Çağdaş Sözlük

şerif ~ شریف

Redhouse Sözlüğü - şerif ~ شریف maddesi. Sayfa: 1124 - Sira: 22

1880 yılı, Redhouse Türkçe İngilizce sözlüğü şerif - شریف ingilizce anlamı, شریف - şerif osmanlıca ne demek. İngilizce osmanlıca sözlükte شریف - şerif kelimesi nasıl geçiyor. şerif osmanlıca nasıl yazılır. şerif nedir, şerif ne demek arapca yazılışı.

شریف means in Ottoman Turkish. What does that mean in the Ottoman language شریف. شریف attoman turkish I mean, شریف What is the meaning of the word, what does it mean in turkish شریف, Ottoman Turkish English Dictionary

شریف ما هي الكلمات الإنجليزية تعني؟ شریف تعني باللغة الإنجليزية. شریف ماذا يعني في اللغة العثمانية. شریف ماذا يعني التركي. العثماني قاموس اللغة الإنكليزية. قاموس اللغة الإنجليزية شریف

شریف چه کلمات انگلیسی چیست؟ شریف به معنای انگلیسی. شریف چه در زبان عثمانی بود. شریف به چه معنی است ترکی. واژه نامه انگلیسی عثمانی. فارسی انگلیسی فرهنگ لغت شریف

şerif ~ شریف güncel sözlüklerde anlamı:

şerîf ::: (a. s. şeref'den. c. : eşraf) : 1) şerefli, mübarek, kutsal. 2) soylu, temiz. 3) (a. s. c. : şürefâ) Hz. Hüseyin vâsıtasiyle H. Muham- med soyundan olan. 4) i. erkek ve kadın adı. [mü- en. "şerife"]

serili ::: (a. s.) : (bkz. : şerhan).

şerîf ::: şerefli.

şERiF ::: Hazret-i Fâtımâ ile kıyâmete kadar olan çocukları Ehl-i beyttirler. Bunları sevmek kalb, beden ve mal ile yardım, hürmet etmek; îmân ile ölmeye sebeb olur. Sûriye'nin Hama şehrinde hazret-i Hüseyn'in soyundan gelen seyyidler için mahkeme vardı. Mısır'daki Abbâsî halîfesi zamânında hazret-i Hasen'in evlâdına şerîf ismi verilerek beyaz sarık sarmaları, hazret-i Hüseyn'in evlâdına seyyid ismi verilerek yeşil sarık sarmaları uygun görüldü. Bu mübârek sülâleden doğan çocuklar iki şâhid ile hâkim huzûrunda kayd ve tescîl edilirdi. Bu mahkemeleri, Tanzîmât Fermânını yayınlayarak, Osmanlı Devleti'nin çöküşünü hazırlayan, İngilizlerin sâdık dostu Mustafa Reşîd Paşa kaldırdı. (Seyyid Abdülhakîm Arvâsî)

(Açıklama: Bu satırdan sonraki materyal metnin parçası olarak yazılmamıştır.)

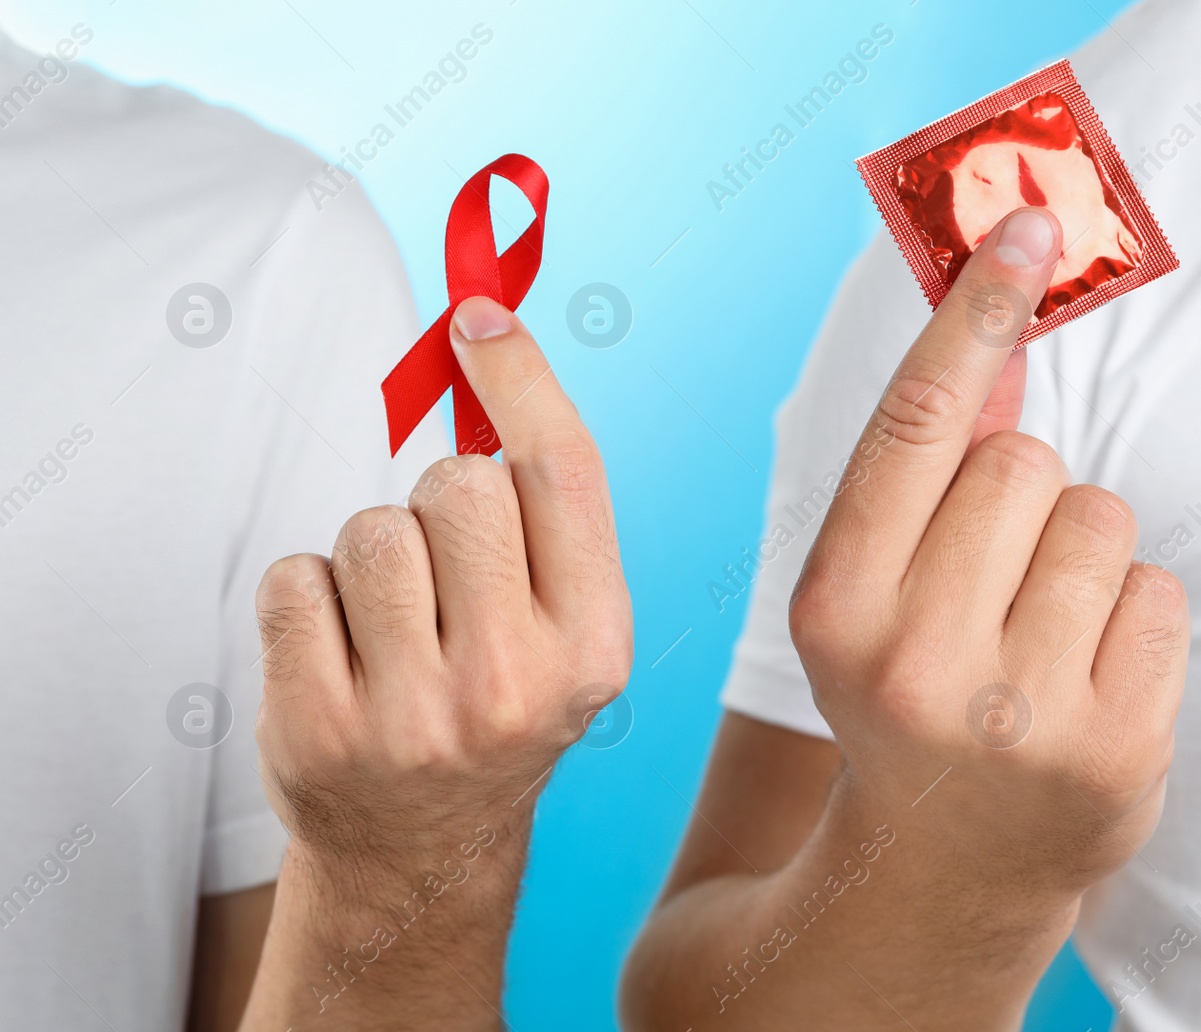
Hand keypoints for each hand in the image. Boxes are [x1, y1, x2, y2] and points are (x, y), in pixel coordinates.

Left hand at [247, 296, 630, 1025]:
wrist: (421, 855)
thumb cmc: (495, 708)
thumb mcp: (562, 630)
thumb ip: (545, 515)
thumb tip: (484, 340)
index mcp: (596, 648)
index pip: (565, 476)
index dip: (521, 377)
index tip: (477, 313)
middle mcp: (517, 684)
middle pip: (458, 483)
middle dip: (438, 497)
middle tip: (444, 566)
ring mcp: (414, 716)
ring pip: (369, 527)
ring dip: (368, 552)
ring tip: (389, 622)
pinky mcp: (318, 728)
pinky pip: (293, 577)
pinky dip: (305, 596)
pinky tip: (336, 652)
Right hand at [790, 207, 1187, 901]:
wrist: (941, 865)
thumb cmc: (905, 695)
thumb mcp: (874, 588)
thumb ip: (926, 466)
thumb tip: (1002, 333)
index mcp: (836, 609)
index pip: (914, 426)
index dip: (972, 315)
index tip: (1027, 226)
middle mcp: (918, 661)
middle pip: (1024, 463)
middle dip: (1020, 499)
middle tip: (992, 583)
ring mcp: (1023, 713)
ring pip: (1101, 516)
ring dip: (1081, 554)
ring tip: (1041, 634)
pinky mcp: (1117, 748)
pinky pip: (1159, 588)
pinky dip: (1132, 616)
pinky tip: (1088, 676)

Beyt-ül-mâlden (devlet hazînesinden) hakkı olan fakirler, zekât me'murları, âlimler, muallimler, vâizler, din dersi öğrenen talebeler, borçlular, Ehl-i beyt-i nebevî yâni seyyidler ve şerîfler, askerler, beyt-ül-mâl parası ellerine geçerse, hakları kadar almaları câizdir. (İbn-i Âbidîn)

Şerif :::


  1. Kutsal, şerefli.

  2. Soylu, temiz.

  3. Büyük Britanya'da kendi bölgesi içinde kralı temsil eden, yasalara saygı gösterilmesini sağlamakla görevli yönetici.

  4. Amerika Birleşik Devletleri'nde seçimle işbaşına gelen, hukuki yetkisi sınırlı olan yönetici.

şerîf ::: şerefli

şerif ::: şerefli

şerif ::: ‬şerefli

şerif ::: Hz Hüseyin soyundan gelen

şerîf ::: (a. s. şeref'den. c. : eşraf) 1) şerefli, mübarek, kutsal. 2) soylu, temiz. 3) (a. s. c. : şürefâ) Hz. Hüseyin vâsıtasiyle H. Muham- med soyundan olan. 4) i. erkek ve kadın adı. [mü- en.